しかしながら、Webで最適化を推進するにあたり、テストの概念ははずせないとも言えます。「その数学が戦略を決める」でも力強く書かれている部分でもあるのですが、Webはとくかくテストがしやすいプラットフォームなんですよね。

道沿いにあるような看板でテストをするとなると、同じ条件で、違う内容の広告はテストしにくいですし、結果の評価も街頭インタビューとかになってしまうわけです。

また、リアルで少し精度の高いテストを行うとなるとダイレクトメールとかになってくるわけですが、それでもやっぱり手間がかかってしまう。

ということで、ランダムにその人だけに表示している内容を変えることが出き、クリエイティブのコストも比較的安いウェブは、テストを行う土壌としては最適なわけです。

テストをすること自体の壁

さて、テストの文化を作っていくにあたり、まず、最初の壁が「テストすること自体」の壁だったりするわけです。

対マーケティング部門

よく成功体験ということが言われるのですが、これも1つ重要な要素で自社のサイト内でテストでの成功体験をしていただくことは非常に重要です。

しかしながら、そのテスト結果をシェアしたとしてもそれだけで文化できるほど簡単じゃなかったりするんですよね。テストは顕著に差を出してしまうこともあるわけで、まぁ、その方がテスト的には価値があるんですけどね。

ただ、そういった数字で示されれてしまうと、マーケティング部門、それはそれで自分の感性に近いところで行っていた方には、やっぱり受け入れがたい部分もあるんですよね。

自分が信じていた感覚を数字で否定されてしまうわけですね。特に長くマーケティングを行われている方に多い気がするので、そのうち変わってくるとは思いますが。

対制作部門

マーケティング側だけでなく、制作側から見てもやっぱりテストという文化に壁は存在しているような気がしています。

これは制作が関わる場合のほとんどがローンチまでであり、運用時も含めて細かく関わることが少ないということが大きい気がしていて、ちょっときつめの言葉を使うと「作りっぱなし」なんですよね。

精度をあげるためにユーザビリティやIAとかも勉強しているはずなのにもったいない限り。IAと言えば、コンセントの長谷川さんなどに聞くと、本来はフィードバックというプロセスがあるそうなのですが、普段そういう事が語られることが少ないようです。

IAも最初の組み立ては仮説ベースで組み立てを行っているわけなので、それが完全に正しいなんてわからないわけです。

なので、本来は正しいかどうかの検証をテストを通して行い、修正していくことも必要だと思っています。あえて言おうペルソナは仮説であると。

テスト案で息切れの壁

さて、ここまでがテストをそもそも行うという部分にフォーカスしたのですが、テストを行う文化になってくると2つ目の壁が立ちはだかるような気がしています。
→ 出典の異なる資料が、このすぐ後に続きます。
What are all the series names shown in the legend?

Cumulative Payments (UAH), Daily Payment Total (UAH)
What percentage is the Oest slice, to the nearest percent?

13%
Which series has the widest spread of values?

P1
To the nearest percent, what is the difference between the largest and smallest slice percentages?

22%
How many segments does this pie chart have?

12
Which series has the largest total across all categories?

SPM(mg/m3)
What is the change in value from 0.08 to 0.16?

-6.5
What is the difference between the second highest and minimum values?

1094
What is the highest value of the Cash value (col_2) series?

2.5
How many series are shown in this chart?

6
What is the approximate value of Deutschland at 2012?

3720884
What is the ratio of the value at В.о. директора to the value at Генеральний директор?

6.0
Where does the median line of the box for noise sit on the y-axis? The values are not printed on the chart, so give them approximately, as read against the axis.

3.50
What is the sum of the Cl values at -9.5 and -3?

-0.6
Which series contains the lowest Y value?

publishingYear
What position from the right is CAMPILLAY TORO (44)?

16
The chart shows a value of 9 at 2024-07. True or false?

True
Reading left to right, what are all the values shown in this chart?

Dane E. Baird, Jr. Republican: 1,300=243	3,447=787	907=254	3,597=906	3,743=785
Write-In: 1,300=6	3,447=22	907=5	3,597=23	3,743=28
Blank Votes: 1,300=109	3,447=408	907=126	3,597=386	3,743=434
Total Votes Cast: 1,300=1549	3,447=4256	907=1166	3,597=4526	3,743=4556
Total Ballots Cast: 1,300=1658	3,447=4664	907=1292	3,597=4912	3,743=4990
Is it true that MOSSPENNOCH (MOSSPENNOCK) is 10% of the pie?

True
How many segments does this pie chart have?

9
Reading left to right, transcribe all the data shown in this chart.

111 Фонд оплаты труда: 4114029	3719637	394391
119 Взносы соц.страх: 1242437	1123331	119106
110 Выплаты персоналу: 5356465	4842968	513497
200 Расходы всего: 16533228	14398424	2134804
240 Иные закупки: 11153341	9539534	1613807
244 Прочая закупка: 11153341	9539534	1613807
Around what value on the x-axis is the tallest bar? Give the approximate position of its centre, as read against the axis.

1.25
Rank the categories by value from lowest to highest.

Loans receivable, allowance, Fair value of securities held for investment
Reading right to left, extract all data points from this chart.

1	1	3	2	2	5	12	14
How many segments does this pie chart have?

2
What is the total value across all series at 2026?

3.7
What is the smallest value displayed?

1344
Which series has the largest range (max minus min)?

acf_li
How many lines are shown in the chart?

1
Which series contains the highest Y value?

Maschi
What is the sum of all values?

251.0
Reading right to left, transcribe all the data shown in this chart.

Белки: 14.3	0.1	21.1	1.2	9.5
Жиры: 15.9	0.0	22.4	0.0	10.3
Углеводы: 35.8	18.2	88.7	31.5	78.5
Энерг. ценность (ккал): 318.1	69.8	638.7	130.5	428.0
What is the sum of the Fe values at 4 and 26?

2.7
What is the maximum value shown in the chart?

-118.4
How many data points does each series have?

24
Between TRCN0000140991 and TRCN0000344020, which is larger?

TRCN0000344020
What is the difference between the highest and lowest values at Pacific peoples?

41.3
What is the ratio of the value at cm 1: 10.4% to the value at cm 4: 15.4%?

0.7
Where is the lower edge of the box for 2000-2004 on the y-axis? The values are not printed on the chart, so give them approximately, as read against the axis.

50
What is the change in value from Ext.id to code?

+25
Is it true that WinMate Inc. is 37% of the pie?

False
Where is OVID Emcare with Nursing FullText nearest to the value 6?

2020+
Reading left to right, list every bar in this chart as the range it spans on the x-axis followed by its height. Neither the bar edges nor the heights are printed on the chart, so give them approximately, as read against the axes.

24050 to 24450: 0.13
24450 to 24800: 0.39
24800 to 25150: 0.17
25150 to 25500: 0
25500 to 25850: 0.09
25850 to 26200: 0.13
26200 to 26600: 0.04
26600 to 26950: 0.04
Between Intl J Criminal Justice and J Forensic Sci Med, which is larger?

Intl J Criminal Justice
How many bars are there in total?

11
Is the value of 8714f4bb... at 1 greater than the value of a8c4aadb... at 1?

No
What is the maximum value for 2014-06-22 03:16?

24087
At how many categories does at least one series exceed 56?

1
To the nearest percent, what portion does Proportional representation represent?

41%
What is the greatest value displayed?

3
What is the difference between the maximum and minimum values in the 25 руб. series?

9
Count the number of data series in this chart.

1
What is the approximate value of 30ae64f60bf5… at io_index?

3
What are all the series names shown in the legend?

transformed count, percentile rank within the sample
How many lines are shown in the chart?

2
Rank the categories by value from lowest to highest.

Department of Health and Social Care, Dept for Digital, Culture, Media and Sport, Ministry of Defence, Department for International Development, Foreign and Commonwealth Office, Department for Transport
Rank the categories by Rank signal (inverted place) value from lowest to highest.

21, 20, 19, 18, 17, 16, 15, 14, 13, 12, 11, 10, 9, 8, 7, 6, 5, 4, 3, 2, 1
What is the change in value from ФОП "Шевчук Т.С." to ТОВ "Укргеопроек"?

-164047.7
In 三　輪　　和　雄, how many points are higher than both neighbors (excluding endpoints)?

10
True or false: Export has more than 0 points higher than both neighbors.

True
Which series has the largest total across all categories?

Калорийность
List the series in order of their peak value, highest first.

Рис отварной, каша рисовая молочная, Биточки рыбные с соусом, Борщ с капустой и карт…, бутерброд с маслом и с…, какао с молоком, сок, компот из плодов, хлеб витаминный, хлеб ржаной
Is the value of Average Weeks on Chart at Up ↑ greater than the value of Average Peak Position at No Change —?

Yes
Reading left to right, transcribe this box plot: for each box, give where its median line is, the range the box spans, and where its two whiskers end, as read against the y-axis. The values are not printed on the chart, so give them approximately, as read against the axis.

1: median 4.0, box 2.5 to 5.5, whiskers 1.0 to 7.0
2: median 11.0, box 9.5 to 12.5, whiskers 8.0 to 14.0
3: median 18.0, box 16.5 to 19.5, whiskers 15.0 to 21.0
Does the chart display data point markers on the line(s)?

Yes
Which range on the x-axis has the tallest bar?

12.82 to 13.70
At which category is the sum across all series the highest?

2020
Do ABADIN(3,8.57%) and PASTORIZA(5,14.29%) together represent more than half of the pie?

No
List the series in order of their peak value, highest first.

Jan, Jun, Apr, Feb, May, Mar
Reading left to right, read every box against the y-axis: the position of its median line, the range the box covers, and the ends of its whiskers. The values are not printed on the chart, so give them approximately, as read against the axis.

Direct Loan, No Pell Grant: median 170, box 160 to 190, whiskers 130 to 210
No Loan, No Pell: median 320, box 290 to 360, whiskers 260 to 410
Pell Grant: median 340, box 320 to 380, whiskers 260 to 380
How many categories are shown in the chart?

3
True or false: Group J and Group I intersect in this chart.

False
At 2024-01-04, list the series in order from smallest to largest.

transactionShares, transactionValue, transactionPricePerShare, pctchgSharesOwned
それがテスト案を考える中で息切れをしてしまうケースだったりします。ランディングページでテストをして、そのテスト内容は「パターンAとパターンBの比較」というのを行ったりするわけですが、こういったテストを繰り返しているとパターン出しに息切れしちゃうんですよね。

これは<仮説>が置き去りでテストを実施してしまっているパターンで、頭を悩ませながらUIのパターンなどを創りだしてテストしていく方法です。

それ自体は良い結果を生み出す場合もあるので、パッと思いついたアイデアでテストも実施することは重要です。ただ、あくまでパッと思いついた場合のみで、これを恒常的に実施するのはかなり辛いです。

仮説ベースのものとは、例えば「ここのページはセグメントAの訪問が中心であり、それらのニーズは甲と乙が考えられるので、ニーズの特定のためにパターンAとBのテストを実施する。」といったものです。

こうなると次のテストが非常に組み立て易いんですよね。「テストの結果、ニーズ甲を想定していたパターンAが良かったので、ニーズ甲の興味をさらにアップするために〜〜についてさらにテストします。」

といったように、仮説のどちらが採用されたかで、仮説のステップが1つ進み、次のテストの設計が非常にしやすくなるわけです。

まとめ

ということで、テストの文化を作っていくことに関して、感じている壁についてパッと書きだしてみました。

通常のクリエイティブだと、最初に作ったものが最終型なわけですが、Webでのテストを繰り返しながらの最適化は必ずしもそうでもなかったりします。

仮説の検証を繰り返しながら、より先良いものを作りだすために結果を意識した完成形ではない一時的なページを作って、その後、最終版に落としこむといった方法も選択できたりします。

これがリアルだけではない、Webの最適化の本当に面白いところなんですよね。だから好きなんです。